Chaos engineering isn’t about breaking things randomly; it’s about proactively discovering vulnerabilities in your system by introducing controlled failures.
Imagine a distributed tracing system like Jaeger. We’ll use it to visualize a simulated network latency experiment.
Here’s a simplified Go application that makes a call to another service:
package main
import (
"fmt"
"net/http"
"time"
)
func main() {
http.HandleFunc("/process", handler)
http.ListenAndServe(":8080", nil)
}
func handler(w http.ResponseWriter, r *http.Request) {
// Simulate a dependency call
client := http.Client{Timeout: 5 * time.Second}
resp, err := client.Get("http://localhost:8081/dependency")
if err != nil {
http.Error(w, "Dependency unavailable", http.StatusInternalServerError)
return
}
defer resp.Body.Close()
fmt.Fprintf(w, "Processed successfully!")
}
And its dependency:
package main
import (
"fmt"
"net/http"
"time"
)
func main() {
http.HandleFunc("/dependency", dependencyHandler)
http.ListenAndServe(":8081", nil)
}
func dependencyHandler(w http.ResponseWriter, r *http.Request) {
time.Sleep(3 * time.Second) // Simulate work
fmt.Fprintf(w, "Dependency data")
}
If you run these and hit http://localhost:8080/process, it works. Now, let’s introduce chaos. We’ll use tc, a Linux command-line utility for traffic control, to add latency to the network connection between our two services.
# Add 2 seconds of latency to outgoing traffic from the dependency service
sudo tc qdisc add dev eth0 root netem delay 2000ms
(Replace eth0 with your actual network interface if different).
Now, when you hit http://localhost:8080/process again, the request will take at least 3 seconds (dependency’s sleep) + 2 seconds (added latency) = 5 seconds to complete. Crucially, the client http.Client has a Timeout of 5 seconds. It will just succeed, but the user experience is significantly degraded. If we increased the latency to 2.1 seconds, the client timeout would trigger, and the request would fail.
This experiment reveals that our system’s resilience is directly tied to the client’s timeout configuration and the maximum acceptable latency of its dependencies. The "weakness" isn’t in the dependency service itself, but in the contract between services, specifically how they handle delays.
The core problem chaos engineering solves is the "unknown unknowns" – scenarios that are too complex or improbable to have considered during design. By simulating failures like network partitions, service outages, increased latency, or resource exhaustion (CPU, memory), you can observe how your system behaves under duress and identify single points of failure, race conditions, and inadequate error handling.
A common chaos engineering tool is Gremlin. You’d define a "state" (e.g., "network latency") and an "effect" (e.g., "add 500ms latency to requests between service A and service B"). Gremlin then orchestrates these experiments, often integrating with your monitoring and alerting systems. The key is to start small, target specific components, and have a clear hypothesis about what you expect to happen.
For instance, a hypothesis might be: "Increasing latency to the database by 1 second will cause the user authentication service to degrade gracefully, returning a 'try again later' message, rather than crashing." If the experiment shows the service crashing, you’ve found a weakness.
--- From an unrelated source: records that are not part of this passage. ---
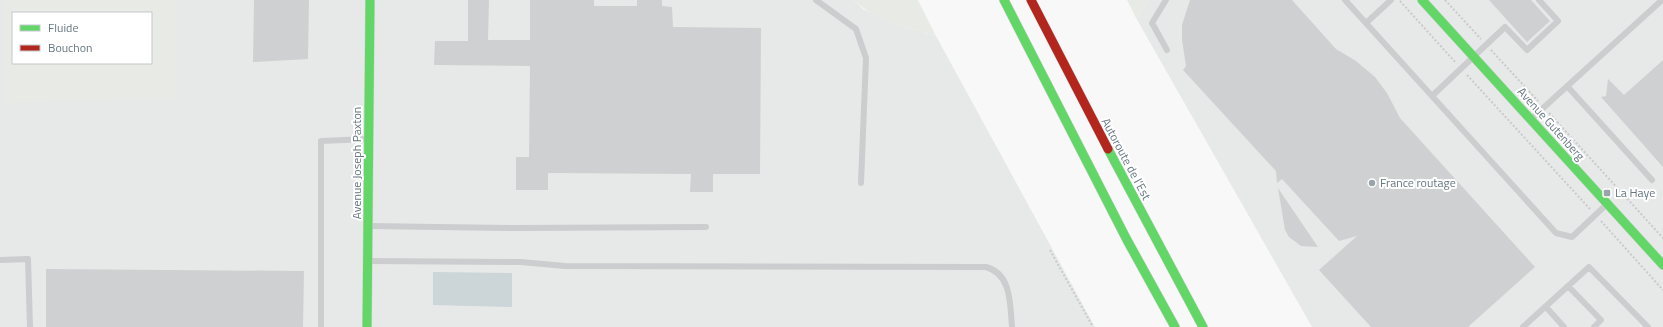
<svg xmlns="http://www.w3.org/2000/svg" width="1663" height="327" viewBox="0 0 1663 327" font-family="'Titillium Web',sans-serif">
	<rect width="100%" height="100%" fill="#f8f8f8"/>
	<path fill="#e7e9e8" fill-rule="evenodd" d="M0,0H854L863,9L899,25L936,36L1095,327H0ZM13,13H151V63H13Z
		M1149,0H1663V327H1312L1136,18Z"/>
	<path fill="#e8eae5" fill-rule="evenodd" d="M5,0H175V98L5,103ZM13,13H151V63H13Z
		M854,0H918L936,36C908,27 875,21 854,0Z
		M1127,0H1149L1136,18Z"/>
	<path fill="#ccd5d7" d="M433,272L512,273V307L433,305Z"/>
	<path fill="#cfd0d1" d="M254,0H309L308,59L253,62Z
		M468,0H489L488,40H530V0H594V6H637V0H662V6L672,7L673,27L761,28L760,174H713V192H690L691,174L548,173V190H516V157H529L530,66L434,65L435,41H468Z
		M1190,0H1292L1336,49L1356,61L1375,77L1387,93L1400,118L1535,267L1468,327H1371L1319,270L1357,236L1339,241L1282,179L1277,183L1276,171L1183,70L1186,66L1182,40V25Z
		M1489,0H1531L1550,21L1527,42Z
		M1663,60V167L1601,97L1606,96L1608,79L1624,95Z
		M1278,188L1318,247L1301,246L1289,237L1285,230Z
		M46,269L304,271L303,327H46Z"/>
	<g fill="none" stroke-linecap="round" stroke-linejoin="round">
		<defs>
			<path id="fast" d="M1004,0L1127,240L1175,327
				M1422,0L1663,265
				M1108,149L1203,327
				M367,327L370,0"/>
			<path id="jam" d="M1031,0L1108,149"/>
		</defs>
		<use href="#fast" stroke="#d4d5d6" stroke-width="10"/>
		<use href="#jam" stroke="#d4d5d6" stroke-width="10"/>
		<path stroke="#c9cacb" stroke-width="2" stroke-dasharray="2 2" stroke-linecap="butt" d="M1445,0L1481,39
			M1400,1L1456,63
			M1491,50L1538,101
			M1467,75L1590,209
			M1549,113L1663,238
			M1601,221L1663,290
			M1050,250L1093,327"/>
		<path stroke="#cbcdce" stroke-width="6" d="M816,0L856,29L866,58L861,183
			M1166,0L1152,23L1167,50
			M1345,0L1556,233L1572,237L1607,204
			M1366,23L1391,0
			M1567,86L1652,180
			M1432,96L1505,27L1527,50L1558,21L1539,0
			M1531,119L1662,0
			M368,226L516,228L706,227
			M0,260L28,259L30,327
			M369,261L521,262L565,266L986,267C1012,274 1010,305 1012,327
			M1568,286L1601,320L1594,327
			M1546,307L1564,327
			M321,327V141L367,139
			M1523,327L1589,267L1648,327"/>
		<use href="#fast" stroke="#63d668" stroke-width="9"/>
		<use href="#jam" stroke="#b3261e" stroke-width="9"/>
	</g>
	<g fill="#99a4ab" stroke="#fff" stroke-width="1.5">
		<circle cx="1372" cy="183" r="4"/>
		<rect x="1603" y="189" width="8" height="8" rx="2"/>
	</g>
	<g text-anchor="middle" stroke-width="4" stroke-linejoin="round" paint-order="stroke">
		<g font-size="12" fill="#667781" stroke="#fff">
			<text transform="translate(1551 124) rotate(48)" y="4">Avenue Gutenberg</text>
			<text transform="translate(1126 159) rotate(62)" y="4">Autoroute de l’Est</text>
			<text transform="translate(357 163) rotate(-90)" y="4">Avenue Joseph Paxton</text>
		</g>
		<g font-size="12" fill="#667781" stroke="#fff" text-anchor="start">
			<text x="1380" y="187">France routage</text>
			<text x="1615" y="197">La Haye</text>
		</g>
	</g>
	<rect x="12" y="12" width="140" height="52" fill="#ffffff" stroke="#c2c9cd"/>
	<rect x="20" y="25" width="20" height="6" fill="#63d668" stroke="#c2c9cd"/>
	<text x="48" y="32" font-size="12" fill="#667781">Fluide</text>
	<rect x="20" y="45" width="20" height="6" fill="#b3261e" stroke="#c2c9cd"/>
	<text x="48" y="52" font-size="12" fill="#667781">Bouchon</text>
</svg>
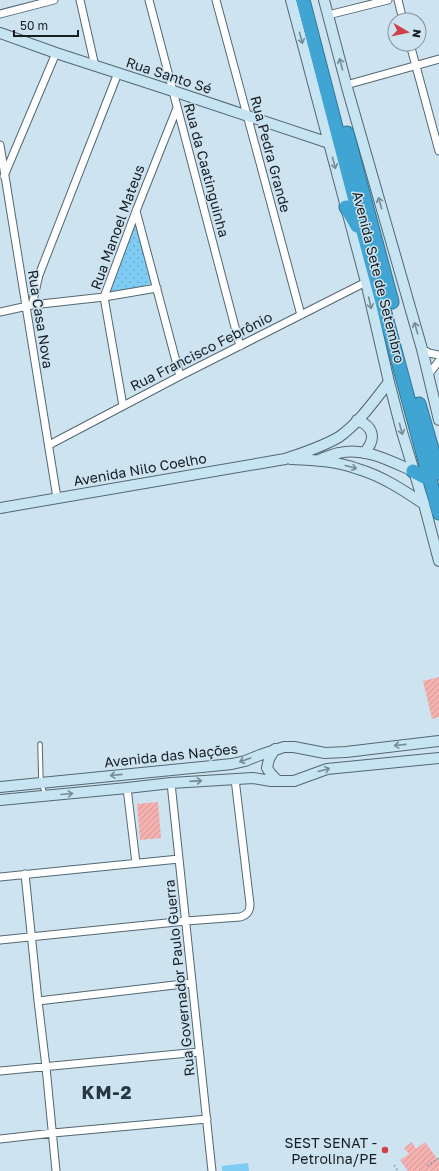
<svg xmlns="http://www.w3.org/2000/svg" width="439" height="1171" font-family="'Golos Text',sans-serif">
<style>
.park{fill:url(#park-dots)}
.pitch{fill:#7ecbf3}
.building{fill:url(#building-hatch)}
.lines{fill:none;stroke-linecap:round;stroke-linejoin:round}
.lane-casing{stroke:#546772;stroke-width:5.5}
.street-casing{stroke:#546772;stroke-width:9}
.secondary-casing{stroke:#546772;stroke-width:12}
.highway-casing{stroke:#327696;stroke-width:15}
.path{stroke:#8c9da6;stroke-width:1.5;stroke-dasharray:2 2;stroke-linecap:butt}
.lane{stroke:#fff;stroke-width:3.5}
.street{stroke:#fff;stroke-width:7}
.secondary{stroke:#c6e4f2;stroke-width:10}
.highway{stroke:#41a5d4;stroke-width:13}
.oneway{stroke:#778b94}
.poi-dot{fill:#d04049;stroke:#cde3f0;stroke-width:1.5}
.labels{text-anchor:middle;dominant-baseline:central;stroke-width:3;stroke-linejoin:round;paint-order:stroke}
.street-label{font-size:14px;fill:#161e22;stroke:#cde3f0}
.poi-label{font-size:14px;fill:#161e22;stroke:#cde3f0;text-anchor:end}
.district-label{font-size:18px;font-weight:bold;letter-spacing:1px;fill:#253842;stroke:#cde3f0}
</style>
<defs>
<pattern id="park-dots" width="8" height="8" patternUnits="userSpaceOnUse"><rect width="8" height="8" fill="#7ecbf3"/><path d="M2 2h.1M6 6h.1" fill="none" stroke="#6caed0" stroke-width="1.8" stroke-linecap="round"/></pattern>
<pattern id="building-hatch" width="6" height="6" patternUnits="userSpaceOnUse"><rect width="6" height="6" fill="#f5b1af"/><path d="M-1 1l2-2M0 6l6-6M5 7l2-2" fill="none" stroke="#d19896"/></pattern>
</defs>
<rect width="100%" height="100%" fill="#cde3f0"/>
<path class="park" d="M135 217 151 284 106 295Z"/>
<path class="pitch" d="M248 1163 249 1171H222V1166Z"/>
<path class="building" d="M439 677V717L432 719 423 681Z
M158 802 161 838 140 840 137 804Z
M412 1142 416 1149 425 1142 439 1161V1171H408L400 1160 409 1154 404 1148Z"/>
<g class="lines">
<g class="lane-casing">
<path id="lane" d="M40 744 41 783 45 794"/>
</g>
<g class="street-casing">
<path id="street" d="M80 0 95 66
M149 0 240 346
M216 0 301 315
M398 0 403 20
M0 14 54 0
M328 15 388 0
M410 44 439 151
M346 85 439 59
M0 145 57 498
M4 176 56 53
M136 211 180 376
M32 305 39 275 118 73
M0 312 32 305 104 297 157 288
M422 349 429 353 439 355
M428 375 439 361
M123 406 104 297 136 211 177 108
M49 445 180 376 366 282
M171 783 212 1171
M127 788 136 863
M25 874 38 1001 46 1067 56 1171
M0 877 179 859
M0 940 186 921 240 917C248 915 250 911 250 904L235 779
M38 1001 192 983
M0 1071 199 1052
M0 1139 53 1133 207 1119"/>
</g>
<g class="secondary-casing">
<path id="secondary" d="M291 0 366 282 389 382 402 432 424 504 439 561
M324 0 348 91 422 349 439 420
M0 33 56 53 173 91 329 143
M357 420C375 427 376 440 364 453
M291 459C314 460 337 461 358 469 382 476 403 490 424 504
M319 460C326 457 333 454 339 453 365 447 390 461 413 471
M0 508 285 459C303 453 322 447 339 437 359 423 374 401 389 382
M275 749 269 759 267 768 271 774 278 781
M0 787 232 764 245 761 260 755 284 747H294L325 753 346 752 439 741
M0 800 127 788 171 783 253 778 271 781H294L327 769 439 758"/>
</g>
<g class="highway-casing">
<path id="highway" d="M303 0 365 239 439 513
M347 133 392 302
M346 207 357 226
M419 404 439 473
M413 471 430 480"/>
</g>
<path class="path" d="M394 1165 398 1171
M427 1166 439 1158"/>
<use href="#lane" class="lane"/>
<use href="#street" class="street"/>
<use href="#secondary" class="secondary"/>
<use href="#highway" class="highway"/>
</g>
<defs><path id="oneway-shaft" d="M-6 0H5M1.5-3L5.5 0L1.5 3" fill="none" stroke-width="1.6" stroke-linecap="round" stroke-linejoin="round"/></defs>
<g class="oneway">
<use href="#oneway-shaft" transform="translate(301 38) rotate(75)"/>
<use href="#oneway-shaft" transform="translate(341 64) rotate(-105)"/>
<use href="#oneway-shaft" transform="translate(334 163) rotate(75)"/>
<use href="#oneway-shaft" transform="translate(380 203) rotate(-106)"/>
<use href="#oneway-shaft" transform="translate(370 303) rotate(77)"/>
<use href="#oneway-shaft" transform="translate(416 328) rotate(-106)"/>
<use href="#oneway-shaft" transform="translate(401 429) rotate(75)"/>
<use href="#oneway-shaft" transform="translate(351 467) rotate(15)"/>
<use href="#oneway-shaft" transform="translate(400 745) rotate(174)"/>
<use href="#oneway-shaft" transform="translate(245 760) rotate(161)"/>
<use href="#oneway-shaft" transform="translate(324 770) rotate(-15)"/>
<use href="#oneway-shaft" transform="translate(116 775) rotate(174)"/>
<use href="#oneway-shaft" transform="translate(196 781) rotate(-4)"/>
<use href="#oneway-shaft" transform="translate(67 794) rotate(-5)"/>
</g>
<circle class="poi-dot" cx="385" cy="1150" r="4"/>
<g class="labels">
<g class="street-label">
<text transform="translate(169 75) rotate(18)">Rua Santo Sé</text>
<text transform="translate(271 154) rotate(75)">Rua Pedra Grande</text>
<text transform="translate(207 170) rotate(75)">Rua da Caatinguinha</text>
<text transform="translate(117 227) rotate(-70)">Rua Manoel Mateus</text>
<text transform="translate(379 277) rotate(76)">Avenida Sete de Setembro</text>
<text transform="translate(41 319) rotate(81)">Rua Casa Nova</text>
<text transform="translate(201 351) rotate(-27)">Rua Francisco Febrônio</text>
<text transform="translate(140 469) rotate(-10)">Avenida Nilo Coelho</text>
<text transform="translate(171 755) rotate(-6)">Avenida das Nações</text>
<text transform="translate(179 978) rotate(-96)">Rua Governador Paulo Guerra</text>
</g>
<g class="poi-label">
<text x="377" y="1142">SEST SENAT -<tspan x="377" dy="16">Petrolina/PE</tspan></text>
</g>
<g class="district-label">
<text x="107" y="1092">KM-2</text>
</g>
</g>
<g transform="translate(407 32) rotate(99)"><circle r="19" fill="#cde3f0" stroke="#84949e"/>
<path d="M0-3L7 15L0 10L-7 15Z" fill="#d04049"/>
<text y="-6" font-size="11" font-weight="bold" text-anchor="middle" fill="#161e22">N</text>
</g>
<path d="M14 30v6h64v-6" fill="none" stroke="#161e22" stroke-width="2"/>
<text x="20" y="30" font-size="12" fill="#161e22" stroke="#cde3f0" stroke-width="3" paint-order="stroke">50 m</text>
</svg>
The fix might involve implementing circuit breakers, improving connection pooling, or optimizing database queries.
The true power comes from integrating this into your CI/CD pipeline. Imagine a canary deployment that, before fully rolling out, runs a brief chaos experiment. If the experiment fails, the canary is automatically rolled back. This prevents faulty code or configuration from reaching your entire user base.
One aspect that’s often overlooked is the impact of cascading failures. A small, isolated issue in a non-critical service can, under load or with specific timing, bring down an entire critical path. Chaos experiments that simulate upstream service failures or introduce load spikes can expose these brittle dependencies. For example, injecting CPU saturation into a background worker pool might seem harmless, but if that pool also handles critical health checks or rate limiting, the entire application could become unresponsive. The fix often involves better resource isolation (e.g., separate Kubernetes nodes or pods with strict resource limits) and ensuring that non-essential background tasks don’t consume resources needed by core functionalities.
After successfully running latency experiments and ensuring your services handle it gracefully, the next logical step is to experiment with injecting actual service failures, like stopping a dependent service entirely.